━━ Extracted information ━━

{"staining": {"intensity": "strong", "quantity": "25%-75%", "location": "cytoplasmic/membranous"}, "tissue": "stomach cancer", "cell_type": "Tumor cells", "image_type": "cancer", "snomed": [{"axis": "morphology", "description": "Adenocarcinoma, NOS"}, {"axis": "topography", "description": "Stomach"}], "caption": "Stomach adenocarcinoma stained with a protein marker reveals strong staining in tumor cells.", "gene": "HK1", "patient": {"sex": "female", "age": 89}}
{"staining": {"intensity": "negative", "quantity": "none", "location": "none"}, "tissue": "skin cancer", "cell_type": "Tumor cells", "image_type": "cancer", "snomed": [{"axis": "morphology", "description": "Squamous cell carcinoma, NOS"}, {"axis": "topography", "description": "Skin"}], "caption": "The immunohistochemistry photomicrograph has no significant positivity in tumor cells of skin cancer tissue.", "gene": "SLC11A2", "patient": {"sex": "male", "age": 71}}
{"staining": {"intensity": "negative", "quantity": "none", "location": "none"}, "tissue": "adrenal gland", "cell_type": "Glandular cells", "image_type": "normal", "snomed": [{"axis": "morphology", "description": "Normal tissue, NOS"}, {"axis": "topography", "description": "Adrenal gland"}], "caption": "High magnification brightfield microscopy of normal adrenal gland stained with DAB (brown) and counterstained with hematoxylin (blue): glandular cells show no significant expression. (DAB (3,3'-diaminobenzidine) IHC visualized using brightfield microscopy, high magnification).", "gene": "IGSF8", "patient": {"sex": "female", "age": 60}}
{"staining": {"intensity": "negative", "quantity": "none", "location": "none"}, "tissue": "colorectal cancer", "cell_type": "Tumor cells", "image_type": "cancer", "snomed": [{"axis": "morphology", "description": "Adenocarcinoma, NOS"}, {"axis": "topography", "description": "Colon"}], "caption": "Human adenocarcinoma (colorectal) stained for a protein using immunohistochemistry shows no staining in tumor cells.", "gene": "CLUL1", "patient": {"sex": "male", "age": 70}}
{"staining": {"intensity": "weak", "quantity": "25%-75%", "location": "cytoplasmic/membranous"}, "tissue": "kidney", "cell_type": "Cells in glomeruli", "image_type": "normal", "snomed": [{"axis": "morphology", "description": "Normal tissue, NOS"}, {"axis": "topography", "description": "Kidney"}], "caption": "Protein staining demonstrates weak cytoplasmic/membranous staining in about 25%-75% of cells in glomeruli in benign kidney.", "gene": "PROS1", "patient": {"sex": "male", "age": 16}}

━━━

The full listing is to be restated word for word.

{"staining": {"intensity": "strong", "quantity": "25%-75%", "location": "cytoplasmic/membranous"}, "tissue": "stomach cancer", "cell_type": "Tumor cells", "image_type": "cancer", "snomed": [{"axis": "morphology", "description": "Adenocarcinoma, NOS"}, {"axis": "topography", "description": "Stomach"}], "caption": "Stomach adenocarcinoma stained with a protein marker reveals strong staining in tumor cells.", "gene": "HK1", "patient": {"sex": "female", "age": 89}}
{"staining": {"intensity": "negative", "quantity": "none", "location": "none"}, "tissue": "skin cancer", "cell_type": "Tumor cells", "image_type": "cancer", "snomed": [{"axis": "morphology", "description": "Squamous cell carcinoma, NOS"}, {"axis": "topography", "description": "Skin"}], "caption": "The immunohistochemistry photomicrograph has no significant positivity in tumor cells of skin cancer tissue.", "gene": "SLC11A2", "patient": {"sex": "male", "age": 71}}
{"staining": {"intensity": "negative", "quantity": "none", "location": "none"}, "tissue": "adrenal gland", "cell_type": "Glandular cells", "image_type": "normal", "snomed": [{"axis": "morphology", "description": "Normal tissue, NOS"}, {"axis": "topography", "description": "Adrenal gland"}], "caption": "High magnification brightfield microscopy of normal adrenal gland stained with DAB (brown) and counterstained with hematoxylin (blue): glandular cells show no significant expression. (DAB (3,3'-diaminobenzidine) IHC visualized using brightfield microscopy, high magnification).", "gene": "IGSF8", "patient": {"sex": "female", "age": 60}}
{"staining": {"intensity": "negative", "quantity": "none", "location": "none"}, "tissue": "colorectal cancer", "cell_type": "Tumor cells", "image_type": "cancer", "snomed": [{"axis": "morphology", "description": "Adenocarcinoma, NOS"}, {"axis": "topography", "description": "Colon"}], "caption": "Human adenocarcinoma (colorectal) stained for a protein using immunohistochemistry shows no staining in tumor cells.", "gene": "CLUL1", "patient": {"sex": "male", "age": 70}}
{"staining": {"intensity": "weak", "quantity": "25%-75%", "location": "cytoplasmic/membranous"}, "tissue": "kidney", "cell_type": "Cells in glomeruli", "image_type": "normal", "snomed": [{"axis": "morphology", "description": "Normal tissue, NOS"}, {"axis": "topography", "description": "Kidney"}], "caption": "Protein staining demonstrates weak cytoplasmic/membranous staining in about 25%-75% of cells in glomeruli in benign kidney.", "gene": "PROS1", "patient": {"sex": "male", "age": 16}}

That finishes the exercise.